Task details: Please give these lines again with every "common name" swapped for "vernacular name", leaving everything else unchanged.

*** Data supplied

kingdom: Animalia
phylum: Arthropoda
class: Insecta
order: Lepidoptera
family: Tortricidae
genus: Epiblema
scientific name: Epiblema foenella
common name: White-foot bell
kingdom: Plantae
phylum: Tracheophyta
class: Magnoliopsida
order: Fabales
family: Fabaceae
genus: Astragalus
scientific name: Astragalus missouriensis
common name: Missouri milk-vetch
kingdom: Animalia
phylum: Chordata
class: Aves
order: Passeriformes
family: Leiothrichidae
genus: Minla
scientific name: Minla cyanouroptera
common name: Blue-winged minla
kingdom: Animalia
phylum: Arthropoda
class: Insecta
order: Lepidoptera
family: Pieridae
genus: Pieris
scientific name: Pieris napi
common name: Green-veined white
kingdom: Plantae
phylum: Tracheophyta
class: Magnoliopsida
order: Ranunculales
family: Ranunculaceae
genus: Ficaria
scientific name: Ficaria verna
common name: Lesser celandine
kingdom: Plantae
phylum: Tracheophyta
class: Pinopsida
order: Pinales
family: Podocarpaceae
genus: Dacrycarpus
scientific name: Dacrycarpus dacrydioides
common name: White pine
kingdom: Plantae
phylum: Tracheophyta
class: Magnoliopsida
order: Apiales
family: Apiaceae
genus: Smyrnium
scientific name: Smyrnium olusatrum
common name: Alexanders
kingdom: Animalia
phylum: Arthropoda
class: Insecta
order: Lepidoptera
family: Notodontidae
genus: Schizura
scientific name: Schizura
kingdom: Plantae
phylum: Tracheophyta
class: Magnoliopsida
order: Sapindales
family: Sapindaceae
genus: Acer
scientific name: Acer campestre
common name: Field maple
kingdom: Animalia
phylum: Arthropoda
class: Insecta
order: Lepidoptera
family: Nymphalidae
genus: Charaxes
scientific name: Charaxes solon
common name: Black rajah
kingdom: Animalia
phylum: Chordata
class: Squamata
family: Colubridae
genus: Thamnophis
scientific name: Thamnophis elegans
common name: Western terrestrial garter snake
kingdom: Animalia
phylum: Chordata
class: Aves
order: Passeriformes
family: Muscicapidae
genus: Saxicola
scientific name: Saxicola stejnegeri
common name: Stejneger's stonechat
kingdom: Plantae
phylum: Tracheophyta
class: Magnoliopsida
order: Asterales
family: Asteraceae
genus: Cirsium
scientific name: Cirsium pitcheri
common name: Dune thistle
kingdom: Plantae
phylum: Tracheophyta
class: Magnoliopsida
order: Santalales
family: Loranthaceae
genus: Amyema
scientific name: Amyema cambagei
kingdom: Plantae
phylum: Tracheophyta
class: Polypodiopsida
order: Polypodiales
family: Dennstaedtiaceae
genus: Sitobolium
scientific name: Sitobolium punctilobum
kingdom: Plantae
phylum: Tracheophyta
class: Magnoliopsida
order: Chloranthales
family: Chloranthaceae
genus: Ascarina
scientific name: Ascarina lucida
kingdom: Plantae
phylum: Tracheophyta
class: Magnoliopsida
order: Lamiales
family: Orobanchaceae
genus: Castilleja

******

Exercise result:
kingdom: Animalia
phylum: Arthropoda
class: Insecta
order: Lepidoptera
family: Tortricidae
genus: Epiblema
scientific name: Epiblema foenella
vernacular name: White-foot bell
kingdom: Plantae
phylum: Tracheophyta
class: Magnoliopsida
order: Fabales
family: Fabaceae
genus: Astragalus
scientific name: Astragalus missouriensis
vernacular name: Missouri milk-vetch
kingdom: Animalia
phylum: Chordata
class: Aves
order: Passeriformes
family: Leiothrichidae
genus: Minla
scientific name: Minla cyanouroptera
vernacular name: Blue-winged minla
kingdom: Animalia
phylum: Arthropoda
class: Insecta
order: Lepidoptera
family: Pieridae
genus: Pieris
scientific name: Pieris napi
vernacular name: Green-veined white
kingdom: Plantae
phylum: Tracheophyta
class: Magnoliopsida
order: Ranunculales
family: Ranunculaceae
genus: Ficaria
scientific name: Ficaria verna
vernacular name: Lesser celandine
kingdom: Plantae
phylum: Tracheophyta
class: Pinopsida
order: Pinales
family: Podocarpaceae
genus: Dacrycarpus
scientific name: Dacrycarpus dacrydioides
vernacular name: White pine
kingdom: Plantae
phylum: Tracheophyta
class: Magnoliopsida
order: Apiales
family: Apiaceae
genus: Smyrnium
scientific name: Smyrnium olusatrum
vernacular name: Alexanders
kingdom: Animalia
phylum: Arthropoda
class: Insecta
order: Lepidoptera
family: Notodontidae
genus: Schizura
scientific name: Schizura
kingdom: Plantae
phylum: Tracheophyta
class: Magnoliopsida
order: Sapindales
family: Sapindaceae
genus: Acer
scientific name: Acer campestre
vernacular name: Field maple
kingdom: Animalia
phylum: Arthropoda
class: Insecta
order: Lepidoptera
family: Nymphalidae
genus: Charaxes
scientific name: Charaxes solon
vernacular name: Black rajah
kingdom: Animalia
phylum: Chordata
class: Squamata
family: Colubridae
genus: Thamnophis
scientific name: Thamnophis elegans
vernacular name: Western terrestrial garter snake
kingdom: Animalia
phylum: Chordata
class: Aves
order: Passeriformes
family: Muscicapidae
genus: Saxicola
scientific name: Saxicola stejnegeri
vernacular name: Stejneger's stonechat
kingdom: Plantae
phylum: Tracheophyta
class: Magnoliopsida
order: Asterales
family: Asteraceae
genus: Cirsium
scientific name: Cirsium pitcheri
vernacular name: Dune thistle
kingdom: Plantae
phylum: Tracheophyta
class: Magnoliopsida
order: Santalales
family: Loranthaceae
genus: Amyema
scientific name: Amyema cambagei
kingdom: Plantae
phylum: Tracheophyta
class: Polypodiopsida
order: Polypodiales
family: Dennstaedtiaceae
genus: Sitobolium
scientific name: Sitobolium punctilobum
kingdom: Plantae
phylum: Tracheophyta
class: Magnoliopsida
order: Chloranthales
family: Chloranthaceae
genus: Ascarina
scientific name: Ascarina lucida
kingdom: Plantae
phylum: Tracheophyta
class: Magnoliopsida
order: Lamiales
family: Orobanchaceae
genus: Castilleja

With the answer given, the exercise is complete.